- **WHAT YOU NEED TO DO**:
A word-for-word restatement of the data is what is needed.

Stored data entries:
#####
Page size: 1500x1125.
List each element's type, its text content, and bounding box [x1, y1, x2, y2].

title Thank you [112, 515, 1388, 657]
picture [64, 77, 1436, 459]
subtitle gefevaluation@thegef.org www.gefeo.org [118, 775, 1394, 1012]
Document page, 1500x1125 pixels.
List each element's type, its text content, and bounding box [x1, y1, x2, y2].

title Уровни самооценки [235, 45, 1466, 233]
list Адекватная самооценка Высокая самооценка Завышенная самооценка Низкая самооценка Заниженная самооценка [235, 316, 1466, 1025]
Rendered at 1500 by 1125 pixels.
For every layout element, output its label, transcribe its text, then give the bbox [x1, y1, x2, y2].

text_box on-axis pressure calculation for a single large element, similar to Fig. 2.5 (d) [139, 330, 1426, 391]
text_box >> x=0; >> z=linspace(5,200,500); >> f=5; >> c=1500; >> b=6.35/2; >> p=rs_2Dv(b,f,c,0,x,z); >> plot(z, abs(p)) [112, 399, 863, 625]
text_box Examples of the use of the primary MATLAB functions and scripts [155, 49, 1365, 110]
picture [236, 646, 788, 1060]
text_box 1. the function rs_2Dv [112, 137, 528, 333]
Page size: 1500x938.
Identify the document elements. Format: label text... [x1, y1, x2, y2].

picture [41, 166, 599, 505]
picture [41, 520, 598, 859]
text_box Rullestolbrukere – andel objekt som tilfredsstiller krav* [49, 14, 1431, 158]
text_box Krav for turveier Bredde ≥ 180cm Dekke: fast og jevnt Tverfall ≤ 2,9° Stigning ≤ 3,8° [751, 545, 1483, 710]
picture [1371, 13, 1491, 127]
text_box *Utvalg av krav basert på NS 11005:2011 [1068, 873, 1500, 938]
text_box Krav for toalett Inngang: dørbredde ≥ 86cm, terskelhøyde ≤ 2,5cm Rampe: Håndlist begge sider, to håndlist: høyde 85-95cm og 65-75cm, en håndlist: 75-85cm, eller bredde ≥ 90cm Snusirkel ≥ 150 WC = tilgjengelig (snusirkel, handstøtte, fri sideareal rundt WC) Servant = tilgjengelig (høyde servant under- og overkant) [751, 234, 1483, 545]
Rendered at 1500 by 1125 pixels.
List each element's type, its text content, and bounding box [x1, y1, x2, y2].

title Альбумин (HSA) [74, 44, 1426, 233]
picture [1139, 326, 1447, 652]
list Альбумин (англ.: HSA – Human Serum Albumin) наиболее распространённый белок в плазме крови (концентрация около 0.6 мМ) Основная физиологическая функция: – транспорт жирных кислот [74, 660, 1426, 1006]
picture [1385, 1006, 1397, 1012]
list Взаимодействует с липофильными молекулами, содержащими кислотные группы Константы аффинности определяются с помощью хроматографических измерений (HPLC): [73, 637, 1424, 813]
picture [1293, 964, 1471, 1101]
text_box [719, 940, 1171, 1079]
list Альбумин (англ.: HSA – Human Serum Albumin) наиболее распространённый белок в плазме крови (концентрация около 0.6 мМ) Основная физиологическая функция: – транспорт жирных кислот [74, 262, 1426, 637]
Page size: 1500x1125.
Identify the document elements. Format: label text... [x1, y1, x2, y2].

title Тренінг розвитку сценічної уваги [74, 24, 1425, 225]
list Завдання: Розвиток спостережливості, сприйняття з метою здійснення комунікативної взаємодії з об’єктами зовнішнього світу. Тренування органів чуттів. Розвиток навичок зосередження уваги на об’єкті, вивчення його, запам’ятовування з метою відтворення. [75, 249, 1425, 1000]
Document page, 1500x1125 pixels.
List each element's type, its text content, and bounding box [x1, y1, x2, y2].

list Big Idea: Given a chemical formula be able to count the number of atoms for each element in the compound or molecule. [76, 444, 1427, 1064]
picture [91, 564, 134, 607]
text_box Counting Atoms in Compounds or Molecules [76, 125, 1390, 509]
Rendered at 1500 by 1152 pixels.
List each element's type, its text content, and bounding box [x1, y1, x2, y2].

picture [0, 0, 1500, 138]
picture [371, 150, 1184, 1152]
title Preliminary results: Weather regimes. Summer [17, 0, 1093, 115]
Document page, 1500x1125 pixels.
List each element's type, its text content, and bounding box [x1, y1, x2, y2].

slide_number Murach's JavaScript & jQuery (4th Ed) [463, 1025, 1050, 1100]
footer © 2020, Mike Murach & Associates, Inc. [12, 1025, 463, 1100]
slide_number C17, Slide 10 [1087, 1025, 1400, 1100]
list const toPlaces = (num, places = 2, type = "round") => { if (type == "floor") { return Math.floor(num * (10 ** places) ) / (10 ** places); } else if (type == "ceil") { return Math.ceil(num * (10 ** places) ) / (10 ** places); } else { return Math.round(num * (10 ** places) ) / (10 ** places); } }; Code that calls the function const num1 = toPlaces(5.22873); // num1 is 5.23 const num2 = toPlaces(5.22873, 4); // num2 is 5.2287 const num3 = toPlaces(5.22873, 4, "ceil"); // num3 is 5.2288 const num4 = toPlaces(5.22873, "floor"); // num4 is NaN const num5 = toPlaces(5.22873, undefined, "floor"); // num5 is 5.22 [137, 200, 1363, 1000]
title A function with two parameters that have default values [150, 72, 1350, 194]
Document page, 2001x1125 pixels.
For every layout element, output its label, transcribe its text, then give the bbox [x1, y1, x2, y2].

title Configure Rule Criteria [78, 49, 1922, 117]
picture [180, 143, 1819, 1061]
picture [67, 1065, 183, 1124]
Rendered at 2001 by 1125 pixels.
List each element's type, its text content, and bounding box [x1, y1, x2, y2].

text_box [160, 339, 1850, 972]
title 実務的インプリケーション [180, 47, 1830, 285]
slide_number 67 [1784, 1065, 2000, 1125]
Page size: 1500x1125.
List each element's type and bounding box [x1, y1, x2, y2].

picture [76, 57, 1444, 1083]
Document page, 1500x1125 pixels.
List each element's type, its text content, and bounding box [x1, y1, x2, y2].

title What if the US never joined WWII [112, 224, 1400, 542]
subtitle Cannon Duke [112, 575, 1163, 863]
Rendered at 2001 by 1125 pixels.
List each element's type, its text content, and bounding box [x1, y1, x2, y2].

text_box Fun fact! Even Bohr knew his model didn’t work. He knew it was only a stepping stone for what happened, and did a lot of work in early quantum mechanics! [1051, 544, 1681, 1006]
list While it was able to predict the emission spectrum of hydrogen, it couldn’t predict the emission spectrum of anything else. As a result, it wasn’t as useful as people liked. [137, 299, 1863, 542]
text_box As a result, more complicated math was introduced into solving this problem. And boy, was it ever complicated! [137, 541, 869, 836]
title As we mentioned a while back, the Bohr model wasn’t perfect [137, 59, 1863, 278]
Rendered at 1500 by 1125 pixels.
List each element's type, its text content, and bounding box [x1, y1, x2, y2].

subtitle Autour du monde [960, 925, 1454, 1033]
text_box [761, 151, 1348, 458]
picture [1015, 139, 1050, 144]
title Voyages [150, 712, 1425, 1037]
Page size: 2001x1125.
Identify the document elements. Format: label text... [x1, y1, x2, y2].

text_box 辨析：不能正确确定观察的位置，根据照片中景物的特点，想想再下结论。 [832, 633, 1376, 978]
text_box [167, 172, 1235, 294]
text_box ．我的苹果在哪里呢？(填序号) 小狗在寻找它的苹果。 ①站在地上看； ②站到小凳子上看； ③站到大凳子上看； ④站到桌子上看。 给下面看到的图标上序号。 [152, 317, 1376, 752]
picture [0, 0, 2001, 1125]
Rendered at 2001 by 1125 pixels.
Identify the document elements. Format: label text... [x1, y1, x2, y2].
#####
- **ANSWER BOX**:
Page size: 1500x1125.
List each element's type, its text content, and bounding box [x1, y1, x2, y2].

title Thank you [112, 515, 1388, 657]
picture [64, 77, 1436, 459]
subtitle gefevaluation@thegef.org www.gefeo.org [118, 775, 1394, 1012]
Document page, 1500x1125 pixels.
List each element's type, its text content, and bounding box [x1, y1, x2, y2].

title Уровни самооценки [235, 45, 1466, 233]
list Адекватная самооценка Высокая самооценка Завышенная самооценка Низкая самооценка Заниженная самооценка [235, 316, 1466, 1025]
Rendered at 1500 by 1125 pixels.
For every layout element, output its label, transcribe its text, then give the bbox [x1, y1, x2, y2].

text_box on-axis pressure calculation for a single large element, similar to Fig. 2.5 (d) [139, 330, 1426, 391]
text_box >> x=0; >> z=linspace(5,200,500); >> f=5; >> c=1500; >> b=6.35/2; >> p=rs_2Dv(b,f,c,0,x,z); >> plot(z, abs(p)) [112, 399, 863, 625]
text_box Examples of the use of the primary MATLAB functions and scripts [155, 49, 1365, 110]
picture [236, 646, 788, 1060]
text_box 1. the function rs_2Dv [112, 137, 528, 333]
Page size: 1500x938.
Identify the document elements. Format: label text... [x1, y1, x2, y2].

picture [41, 166, 599, 505]
picture [41, 520, 598, 859]
text_box Rullestolbrukere – andel objekt som tilfredsstiller krav* [49, 14, 1431, 158]
text_box Krav for turveier Bredde ≥ 180cm Dekke: fast og jevnt Tverfall ≤ 2,9° Stigning ≤ 3,8° [751, 545, 1483, 710]
picture [1371, 13, 1491, 127]
text_box *Utvalg av krav basert på NS 11005:2011 [1068, 873, 1500, 938]
text_box Krav for toalett Inngang: dørbredde ≥ 86cm, terskelhøyde ≤ 2,5cm Rampe: Håndlist begge sider, to håndlist: høyde 85-95cm og 65-75cm, en håndlist: 75-85cm, eller bredde ≥ 90cm Snusirkel ≥ 150 WC = tilgjengelig (snusirkel, handstøtte, fri sideareal rundt WC) Servant = tilgjengelig (høyde servant under- og overkant) [751, 234, 1483, 545]
Rendered at 1500 by 1125 pixels.
List each element's type, its text content, and bounding box [x1, y1, x2, y2].

title Альбумин (HSA) [74, 44, 1426, 233]
picture [1139, 326, 1447, 652]
list Альбумин (англ.: HSA – Human Serum Albumin) наиболее распространённый белок в плазме крови (концентрация около 0.6 мМ) Основная физиологическая функция: – транспорт жирных кислот [74, 660, 1426, 1006]
picture [1385, 1006, 1397, 1012]
list Взаимодействует с липофильными молекулами, содержащими кислотные группы Константы аффинности определяются с помощью хроматографических измерений (HPLC): [73, 637, 1424, 813]
picture [1293, 964, 1471, 1101]
text_box [719, 940, 1171, 1079]
list Альбумин (англ.: HSA – Human Serum Albumin) наиболее распространённый белок в плазме крови (концентрация около 0.6 мМ) Основная физиологическая функция: – транспорт жирных кислот [74, 262, 1426, 637]
Page size: 1500x1125.
Identify the document elements. Format: label text... [x1, y1, x2, y2].

title Тренінг розвитку сценічної уваги [74, 24, 1425, 225]
list Завдання: Розвиток спостережливості, сприйняття з метою здійснення комунікативної взаємодії з об’єктами зовнішнього світу. Тренування органів чуттів. Розвиток навичок зосередження уваги на об’єкті, вивчення його, запам’ятовування з метою відтворення. [75, 249, 1425, 1000]
Document page, 1500x1125 pixels.
List each element's type, its text content, and bounding box [x1, y1, x2, y2].

list Big Idea: Given a chemical formula be able to count the number of atoms for each element in the compound or molecule. [76, 444, 1427, 1064]
picture [91, 564, 134, 607]
text_box Counting Atoms in Compounds or Molecules [76, 125, 1390, 509]
Rendered at 1500 by 1152 pixels.
List each element's type, its text content, and bounding box [x1, y1, x2, y2].

picture [0, 0, 1500, 138]
picture [371, 150, 1184, 1152]
title Preliminary results: Weather regimes. Summer [17, 0, 1093, 115]
Document page, 1500x1125 pixels.
List each element's type, its text content, and bounding box [x1, y1, x2, y2].

slide_number Murach's JavaScript & jQuery (4th Ed) [463, 1025, 1050, 1100]
footer © 2020, Mike Murach & Associates, Inc. [12, 1025, 463, 1100]
slide_number C17, Slide 10 [1087, 1025, 1400, 1100]
list const toPlaces = (num, places = 2, type = "round") => { if (type == "floor") { return Math.floor(num * (10 ** places) ) / (10 ** places); } else if (type == "ceil") { return Math.ceil(num * (10 ** places) ) / (10 ** places); } else { return Math.round(num * (10 ** places) ) / (10 ** places); } }; Code that calls the function const num1 = toPlaces(5.22873); // num1 is 5.23 const num2 = toPlaces(5.22873, 4); // num2 is 5.2287 const num3 = toPlaces(5.22873, 4, "ceil"); // num3 is 5.2288 const num4 = toPlaces(5.22873, "floor"); // num4 is NaN const num5 = toPlaces(5.22873, undefined, "floor"); // num5 is 5.22 [137, 200, 1363, 1000]
title A function with two parameters that have default values [150, 72, 1350, 194]
Document page, 2001x1125 pixels.
For every layout element, output its label, transcribe its text, then give the bbox [x1, y1, x2, y2].

title Configure Rule Criteria [78, 49, 1922, 117]
picture [180, 143, 1819, 1061]
picture [67, 1065, 183, 1124]
Rendered at 2001 by 1125 pixels.
List each element's type, its text content, and bounding box [x1, y1, x2, y2].

text_box [160, 339, 1850, 972]
title 実務的インプリケーション [180, 47, 1830, 285]
slide_number 67 [1784, 1065, 2000, 1125]
Page size: 1500x1125.
List each element's type and bounding box [x1, y1, x2, y2].

picture [76, 57, 1444, 1083]
Document page, 1500x1125 pixels.
List each element's type, its text content, and bounding box [x1, y1, x2, y2].

title What if the US never joined WWII [112, 224, 1400, 542]
subtitle Cannon Duke [112, 575, 1163, 863]
Rendered at 2001 by 1125 pixels.
List each element's type, its text content, and bounding box [x1, y1, x2, y2].

text_box Fun fact! Even Bohr knew his model didn’t work. He knew it was only a stepping stone for what happened, and did a lot of work in early quantum mechanics! [1051, 544, 1681, 1006]
list While it was able to predict the emission spectrum of hydrogen, it couldn’t predict the emission spectrum of anything else. As a result, it wasn’t as useful as people liked. [137, 299, 1863, 542]
text_box As a result, more complicated math was introduced into solving this problem. And boy, was it ever complicated! [137, 541, 869, 836]
title As we mentioned a while back, the Bohr model wasn’t perfect [137, 59, 1863, 278]
Rendered at 1500 by 1125 pixels.
List each element's type, its text content, and bounding box [x1, y1, x2, y2].

subtitle Autour du monde [960, 925, 1454, 1033]
text_box [761, 151, 1348, 458]
picture [1015, 139, 1050, 144]
title Voyages [150, 712, 1425, 1037]
Page size: 2001x1125.
Identify the document elements. Format: label text... [x1, y1, x2, y2].

text_box 辨析：不能正确确定观察的位置，根据照片中景物的特点，想想再下结论。 [832, 633, 1376, 978]
text_box [167, 172, 1235, 294]
text_box ．我的苹果在哪里呢？(填序号) 小狗在寻找它的苹果。 ①站在地上看； ②站到小凳子上看； ③站到大凳子上看； ④站到桌子上看。 给下面看到的图标上序号。 [152, 317, 1376, 752]
picture [0, 0, 2001, 1125]
Rendered at 2001 by 1125 pixels.
Identify the document elements. Format: label text... [x1, y1, x2, y2].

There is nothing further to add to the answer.